What to produce: Go through the records line by line and work out how many lines hold the word "Figure". Answer with the number only.

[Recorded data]

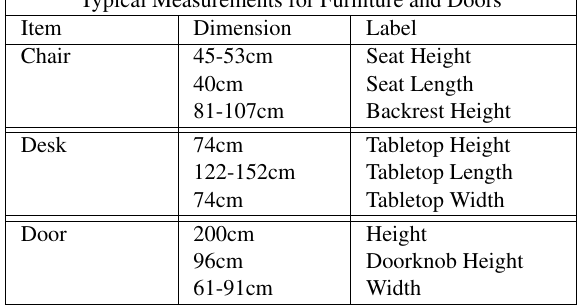
Table 1: Table showing the average dimensions of furniture and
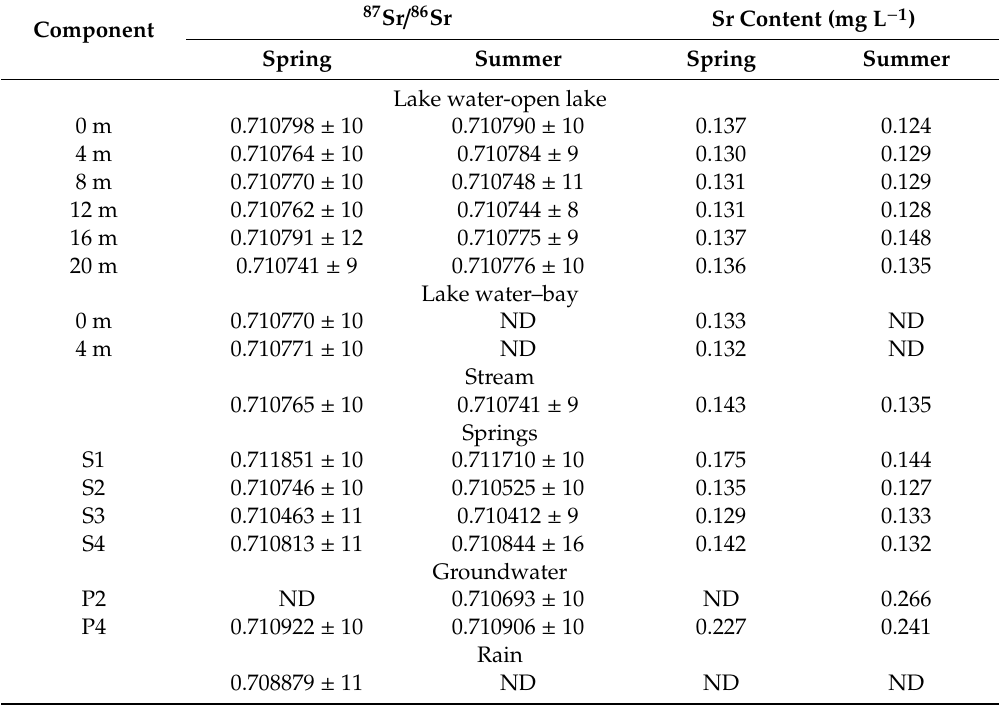
Figure 7. Depth profiles for ( a ) 87 Sr / 86 Sr and ( b ) Sr content of the lake water. Data for the springs, the stream, and the groundwater is also shown for comparison. Explanations for panel ( a ) also refer to panel ( b ). Table 4. Strontium isotope composition ( 87 Sr/ 86 Sr) and Sr content of components of the Lubi ń skie Lake hydrologic system.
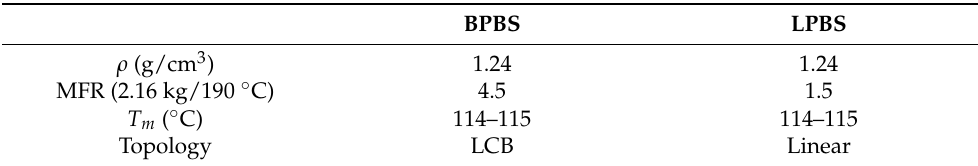
Table 1. Bionolle™ branching polybutylene succinate (BPBS) and linear polybutylene succinate (LPBS) grades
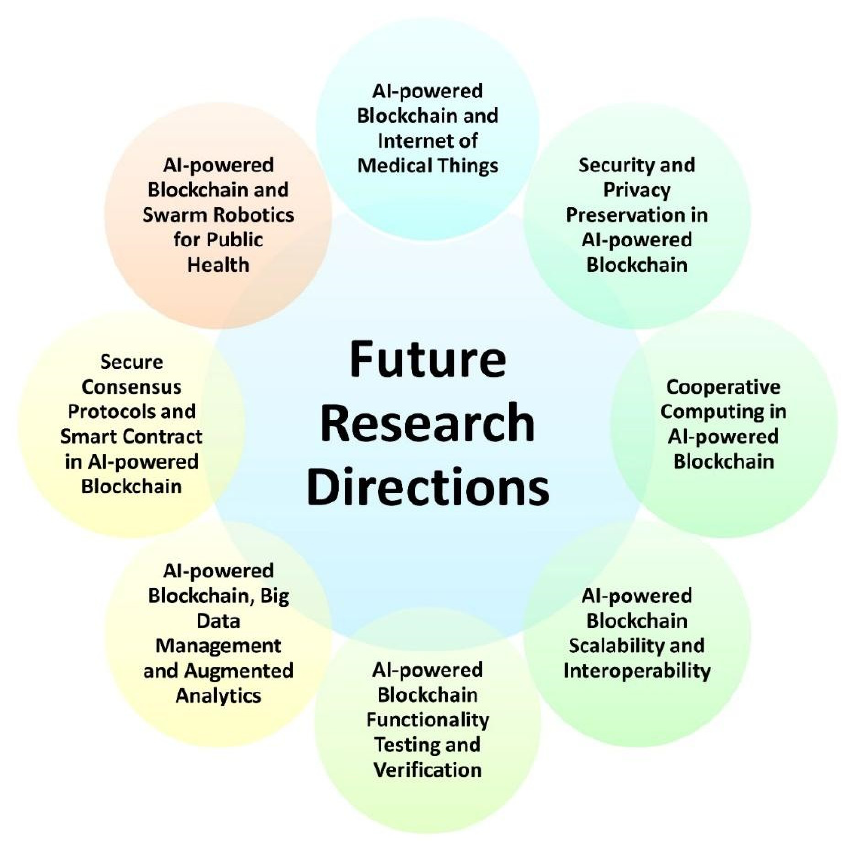
Figure 18. Future research directions for AI-powered Blockchain in public health.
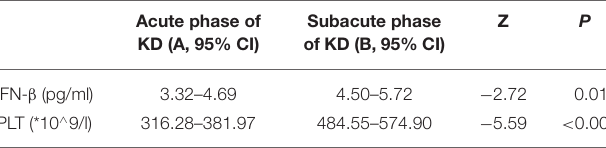
TABLE 3 | Comparison of IFN- β and PLT between acute phase of KD and subacute phase of KD.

Exercise response: 2